E però hai ubbidito.
«Non potevo fare altrimenti. Per la legge italiana la maggiore età era a 21 anni, e io ne avevo 19, ho dovuto fare buon viso a cattivo gioco. Ma ho capito che là il talento vale davvero».
(...)
Come è stato il tuo matrimonio?
«Quando ci siamo sposati tu non lo sai, ma il papà ha fatto un casino. Non è mica venuto al matrimonio. C’era mio zio a far da testimone e ad accompagnarmi all’altare. Mio padre ha capito che con Teddy ci volevamo bene solo quando è nato Alex, a Londra, il mio figlio maggiore. È solo lì che abbiamo fatto pace».
Ma agli inizi, quando tu eri sconosciuta, fu tuo papà ad iscriverti al Festival degli Sconosciuti ad Ariccia...

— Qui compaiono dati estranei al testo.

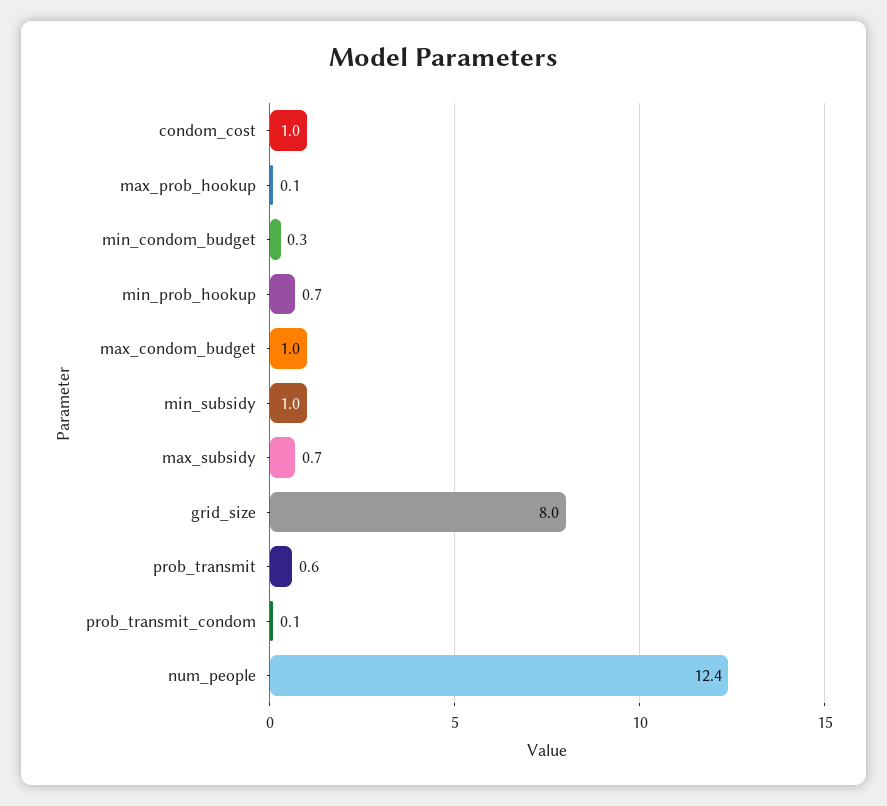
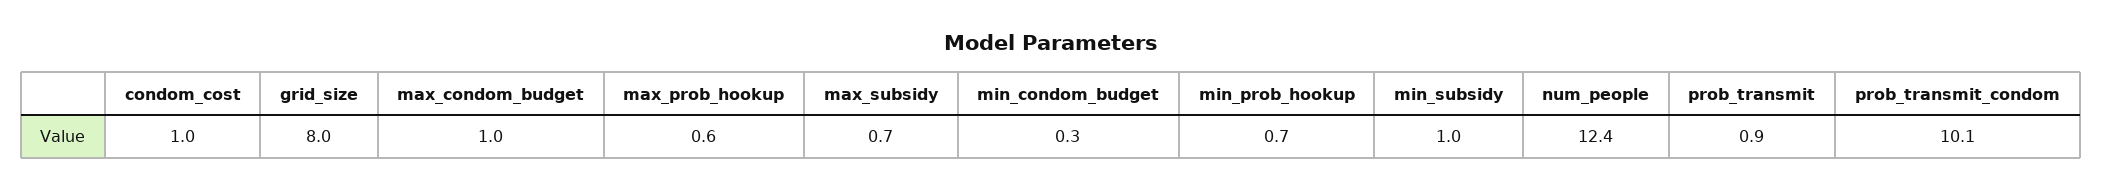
  {
    "condom_cost": 1,
-   "max_prob_hookup": 0.1,
+   "max_prob_hookup": 0.6,
    "min_condom_budget": 0.3,
    "min_prob_hookup": 0.7,
    "max_condom_budget": 1,
    "min_subsidy": 1,
    "max_subsidy": 0.7,
    "grid_size": 8,
-   "prob_transmit": 0.6,
+   "prob_transmit": 0.9,
-   "prob_transmit_condom": 0.1,
+   "prob_transmit_condom": 10.1,
    "num_people": 12.4
  }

«Sì, è vero, e ci fu anche una grande litigata del papà con la mamma. Lei disse: ma come andiamo a Roma, con quali soldi? E lui: “Hai messo da parte i soldi per il frigorifero, no?” – perché avevamo ancora la ghiacciaia con l’omino che portava il ghiaccio – “il futuro di nostra figlia non vale almeno il frigorifero?”».
A un certo punto hai smesso di cantare, per otto anni sei scomparsa e sei andata a vivere in Spagna, nel silenzio.

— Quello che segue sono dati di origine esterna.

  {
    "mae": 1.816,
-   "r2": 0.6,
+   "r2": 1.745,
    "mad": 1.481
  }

«Non ho mai smesso veramente di cantare. Vent’anni fa avevo deciso di abbandonare perché quello che mi veniva offerto non mi piaceva, non era per me. Poi, forse, avrò anche detto meglio chiuderla qui, lasciando un’immagine bella, e siamo andati a vivere a Maiorca, io e Teddy, otto anni bellissimi. Poi ho accettato un invito di Renato Zero che compiva i 60 anni e mi voleva a tutti i costi. E ho accettato: e cavolo, io canto bene, perché devo lasciare qualcosa che mi piace tanto?».
E ti piace sempre?
«Mi sono fermata solo quando ho cominciato a non respirare e hanno scoperto che avevo due occlusioni. Chiedo di farmi una coronarografia. L’infermiera guarda, non vede niente, tutto è a posto. Il professor Acquistapace – un bel nome – mi dice però la parola santa: “Tossisca”. Io l’ho fatto e hanno visto le macchie rosse. Mi hanno operato al cuore, da qua e qua. È stato orrendo. Ma da allora non ho più smesso di cantare, vado in tournée in Brasile, vado in tournée in Germania, faccio le mie cose, così».
Però non si sente più tanto parlar di te...
«Perché non vado in cerca di rogne, faccio la mia vita, e se mi propongono qualcosa chemi piace bene, altrimenti pace».